The great Snorri Sturluson. The primary character in Jon’s occupation as a professor, teacher of Icelandic history at the University. More than being one of the most notable figures of Iceland’s past, Snorri was an ancestor, a 19th great grandfather, his genes were in Jon, his blood was their blood, even though Snorri was eight hundred years gone. That is a grandfather with 19 greats in front of it. He knew this as an amateur genealogist, who over many years had researched his own family ancestry and incorporated it with his teaching at the university.

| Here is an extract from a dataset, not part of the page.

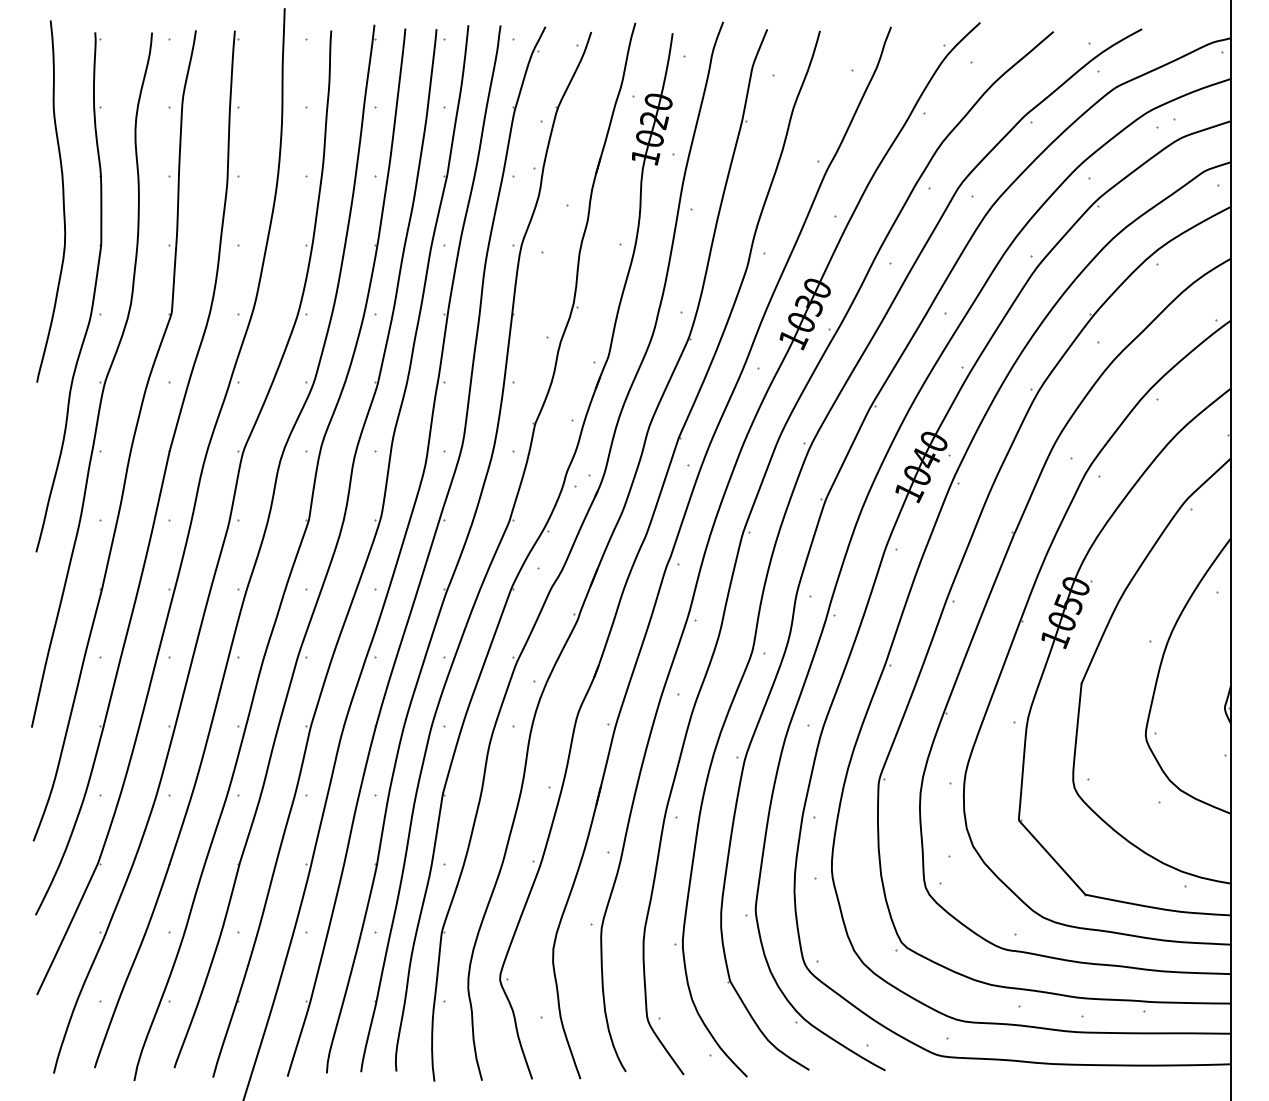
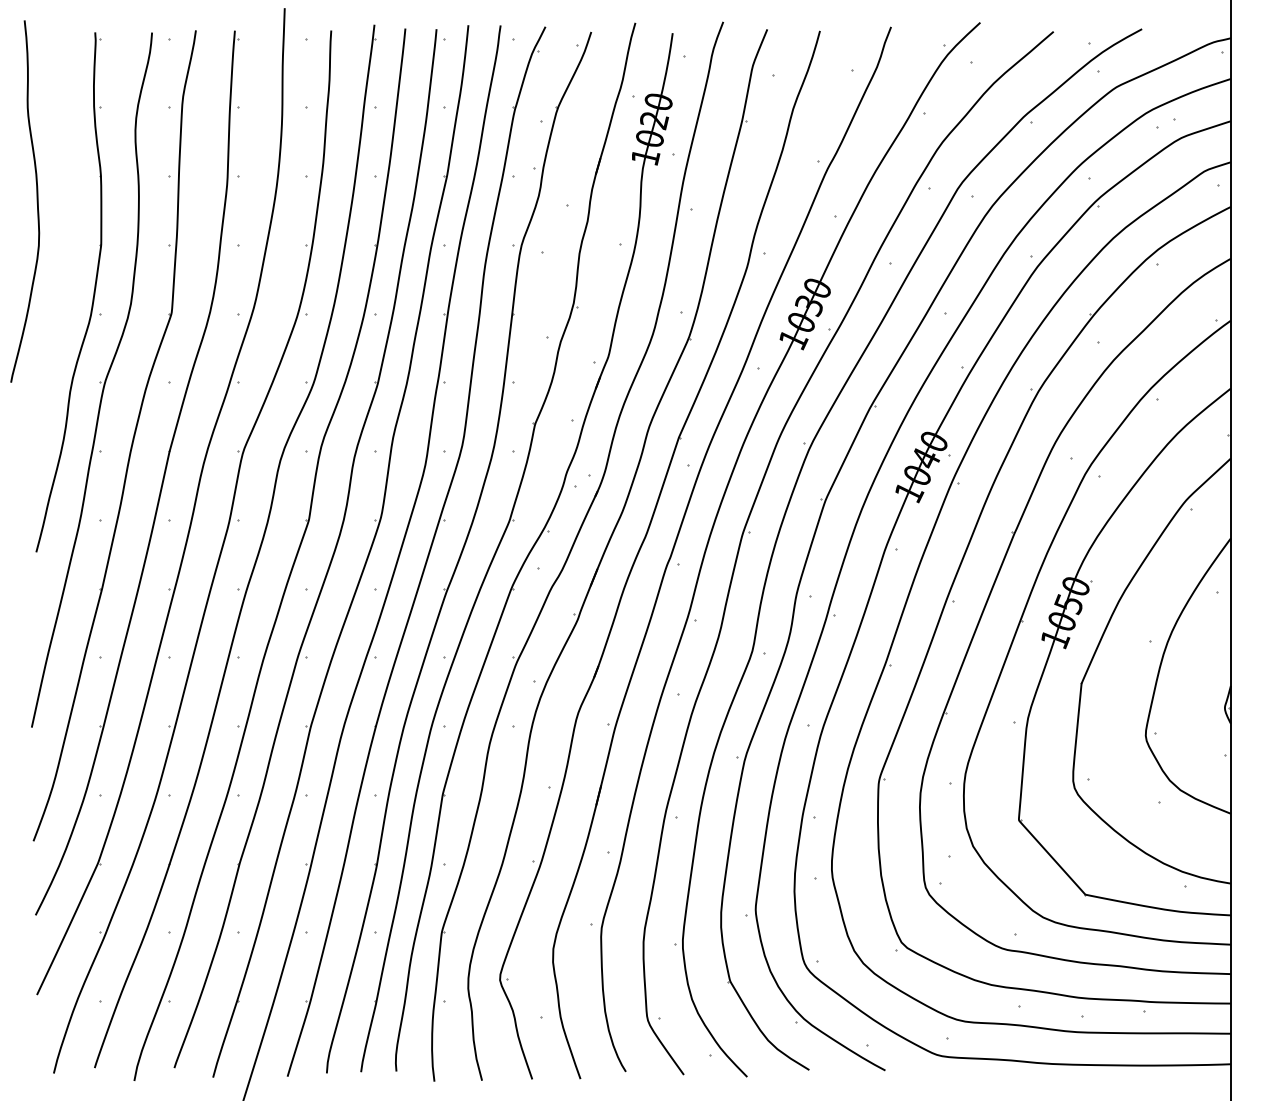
curve at (62, 201) position: (62, 201) -> (36, 201)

Jon declared himself an atheist. He scoffed at organized religions and their practices. Yet he had come to this belief that there was some magic in 100 years that would grant one immortality in a better place.

‘That’s just another BS name for heaven or whatever. Don’t be such a hypocrite, such a fool,’ Jon told himself. But he couldn’t help it.

“Please yourself then,” Karl said as he shuffled away down the east hall, pretending to poke his syringe at each resident he passed, then leaving them with his snide laugh.